Speaker of the Maine House of Representatives
- In office 1909–1910
- Preceded by: Donald A. H. Powers
- Succeeded by: Frank A. Morey

Personal details
- Born: April 14, 1860 Fairfield, Maine, U.S.
- Died: November 21, 1923 (aged 63) Portland, Maine, U.S.
- Resting place: Maplewood Cemetery Fairfield, Maine, U.S.
- Party: Republican
- Alma mater: Bowdoin College
- Occupation: Lawyer

= George G. Weeks =

American politician (1860–1923)

George Granville Weeks (April 14, 1860 – November 21, 1923) was an American lawyer and politician who was Speaker of the Maine House of Representatives from 1909 to 1910.

==Biography==
Weeks was born in Fairfield, Maine, on April 14, 1860, to George G. and Lucy (Howard) Weeks. He was educated in the Fairfield public schools and graduated from Bowdoin College with a bachelor's degree in 1882. He studied law in the office of D. A. McFadden and was admitted to the bar in 1885.

In 1887, Weeks married Lottie E. Friend of Carmel, Maine. They had three children – Harold, Helen, and Lucy. Harold Weeks was admitted to the bar in 1912 and formed the firm of Weeks & Weeks with his father. Their clients included the National Bank of Fairfield, Fairfield Savings Bank, Shawmut Manufacturing Company, United Paper Board Company, Fairfield Development Company, and Fairfield and Shawmut Railway.

Weeks was Fairfield's superintendent of schools and a member of the board of selectmen and board of assessors.
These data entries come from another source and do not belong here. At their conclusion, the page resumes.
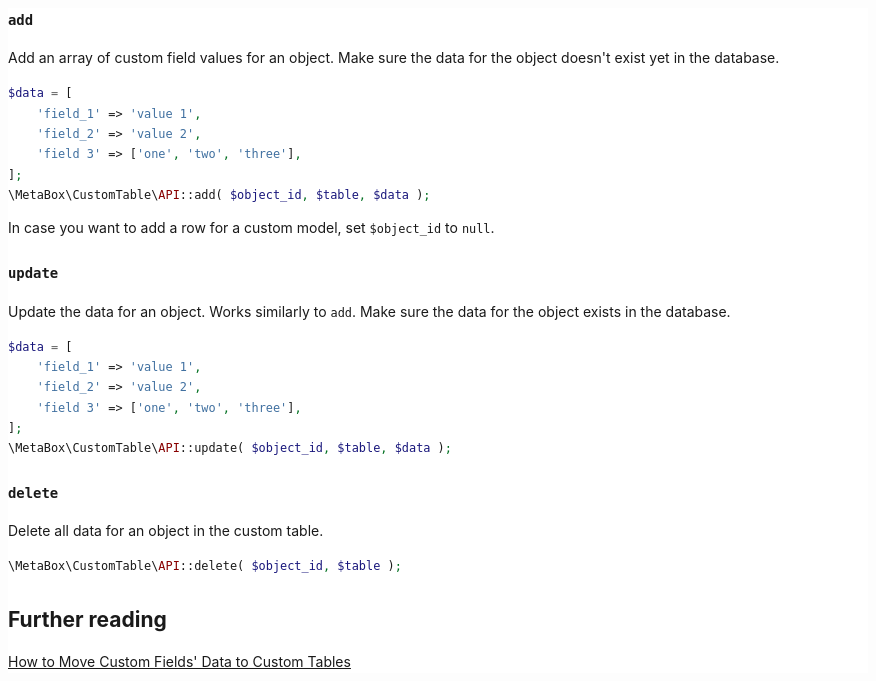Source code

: ### `add`

Add an array of custom field values for an object. Make sure the data for the object doesn't exist yet in the database.

```php
$data = [
	'field_1' => 'value 1',
	'field_2' => 'value 2',
	'field 3' => ['one', 'two', 'three'],
];
\MetaBox\CustomTable\API::add( $object_id, $table, $data );
```

In case you want to add a row for a custom model, set `$object_id` to `null`.

### `update`

Update the data for an object. Works similarly to `add`. Make sure the data for the object exists in the database.

```php
$data = [
	'field_1' => 'value 1',
	'field_2' => 'value 2',
	'field 3' => ['one', 'two', 'three'],
];
\MetaBox\CustomTable\API::update( $object_id, $table, $data );
```

### `delete`

Delete all data for an object in the custom table.

```php
\MetaBox\CustomTable\API::delete( $object_id, $table );
```

## Further reading

[How to Move Custom Fields' Data to Custom Tables](https://metabox.io/move-custom-fields-data-to-custom-tables/)

<LiteYouTubeEmbed id='JaEvtYa4Hcg' />
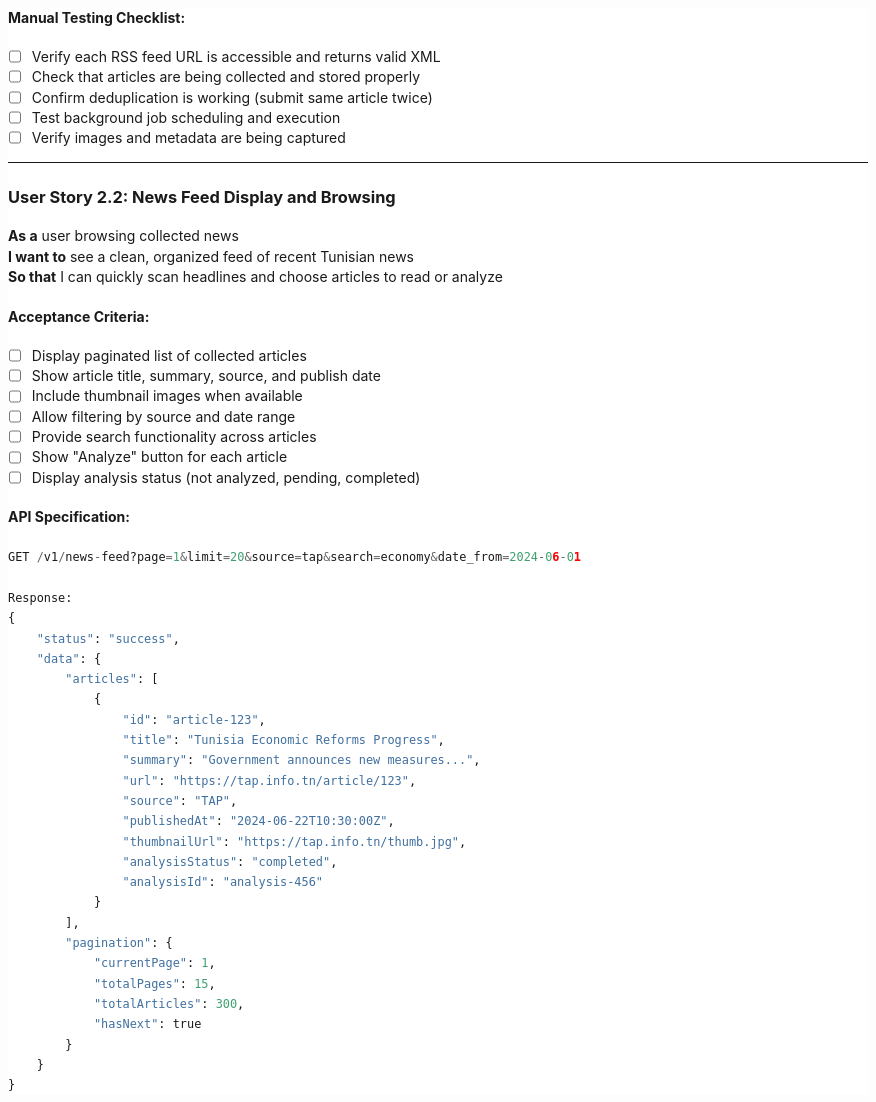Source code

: #### **Manual Testing Checklist:**
- [ ] Verify each RSS feed URL is accessible and returns valid XML
- [ ] Check that articles are being collected and stored properly
- [ ] Confirm deduplication is working (submit same article twice)
- [ ] Test background job scheduling and execution
- [ ] Verify images and metadata are being captured

---

### **User Story 2.2: News Feed Display and Browsing**

**As a** user browsing collected news  
**I want to** see a clean, organized feed of recent Tunisian news  
**So that** I can quickly scan headlines and choose articles to read or analyze  

#### **Acceptance Criteria:**
- [ ] Display paginated list of collected articles
- [ ] Show article title, summary, source, and publish date
- [ ] Include thumbnail images when available
- [ ] Allow filtering by source and date range
- [ ] Provide search functionality across articles
- [ ] Show "Analyze" button for each article
- [ ] Display analysis status (not analyzed, pending, completed)

#### **API Specification:**
```python
GET /v1/news-feed?page=1&limit=20&source=tap&search=economy&date_from=2024-06-01

Response:
{
    "status": "success",
    "data": {
        "articles": [
            {
                "id": "article-123",
                "title": "Tunisia Economic Reforms Progress",
                "summary": "Government announces new measures...",
                "url": "https://tap.info.tn/article/123",
                "source": "TAP",
                "publishedAt": "2024-06-22T10:30:00Z",
                "thumbnailUrl": "https://tap.info.tn/thumb.jpg",
                "analysisStatus": "completed",
                "analysisId": "analysis-456"
            }
        ],
        "pagination": {
            "currentPage": 1,
            "totalPages": 15,
            "totalArticles": 300,
            "hasNext": true
        }
    }
}
```
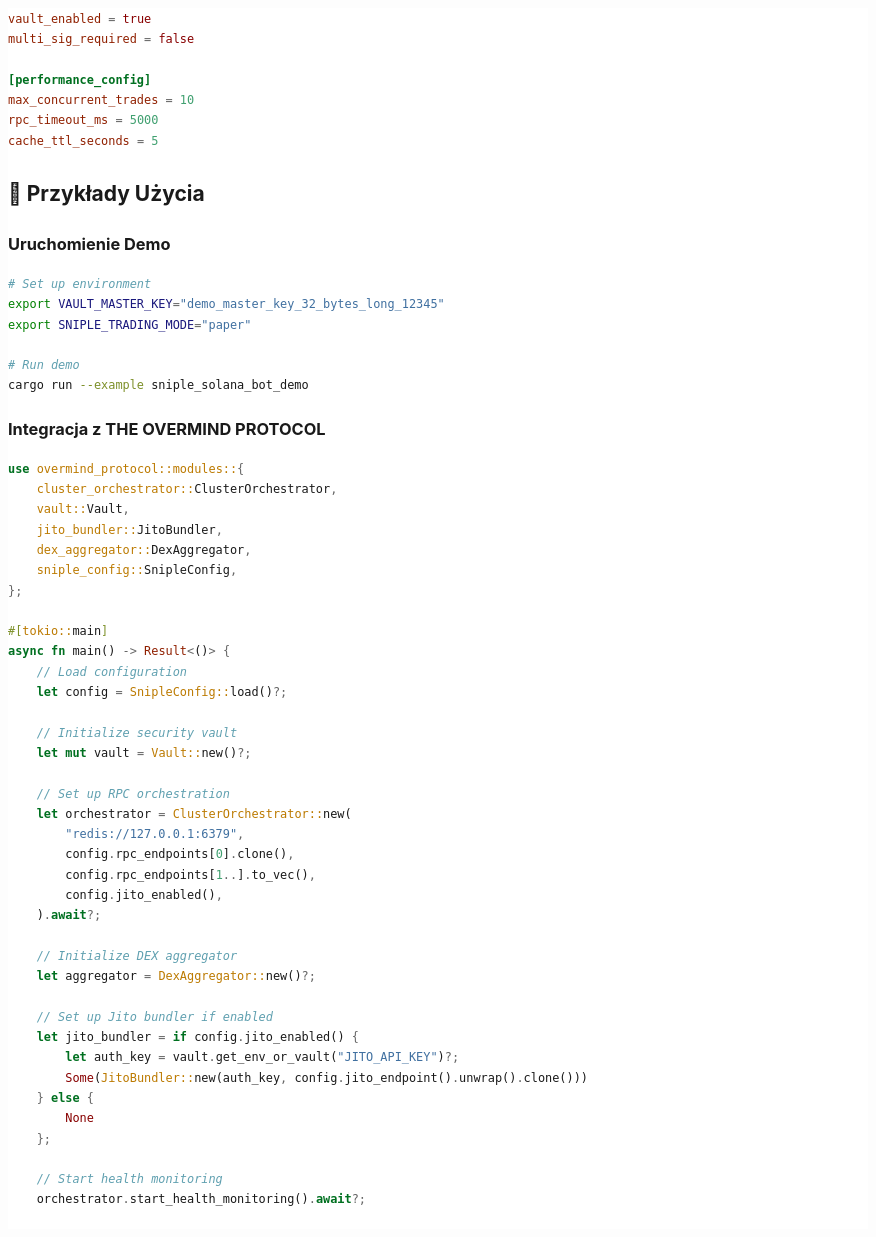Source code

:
 ```toml
vault_enabled = true
multi_sig_required = false

[performance_config]
max_concurrent_trades = 10
rpc_timeout_ms = 5000
cache_ttl_seconds = 5
```

## 🧪 Przykłady Użycia

### Uruchomienie Demo

```bash
# Set up environment
export VAULT_MASTER_KEY="demo_master_key_32_bytes_long_12345"
export SNIPLE_TRADING_MODE="paper"

# Run demo
cargo run --example sniple_solana_bot_demo
```

### Integracja z THE OVERMIND PROTOCOL

```rust
use overmind_protocol::modules::{
    cluster_orchestrator::ClusterOrchestrator,
    vault::Vault,
    jito_bundler::JitoBundler,
    dex_aggregator::DexAggregator,
    sniple_config::SnipleConfig,
};

#[tokio::main]
async fn main() -> Result<()> {
    // Load configuration
    let config = SnipleConfig::load()?;
    
    // Initialize security vault
    let mut vault = Vault::new()?;
    
    // Set up RPC orchestration
    let orchestrator = ClusterOrchestrator::new(
        "redis://127.0.0.1:6379",
        config.rpc_endpoints[0].clone(),
        config.rpc_endpoints[1..].to_vec(),
        config.jito_enabled(),
    ).await?;
    
    // Initialize DEX aggregator
    let aggregator = DexAggregator::new()?;
    
    // Set up Jito bundler if enabled
    let jito_bundler = if config.jito_enabled() {
        let auth_key = vault.get_env_or_vault("JITO_API_KEY")?;
        Some(JitoBundler::new(auth_key, config.jito_endpoint().unwrap().clone()))
    } else {
        None
    };
    
    // Start health monitoring
    orchestrator.start_health_monitoring().await?;
    
```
Weeks served three terms (1893, 1897, and 1909) in the Maine House of Representatives and two (1889 and 1902) in the Maine Senate. He was Speaker of the House during his final term. It was rumored that he would challenge incumbent governor William T. Haines for the Republican nomination in the 1914 Maine gubernatorial election, but chose not to enter the race.

On November 21, 1923, Weeks had a heart attack while checking into a hotel in Portland, Maine. He died on the way to the hospital.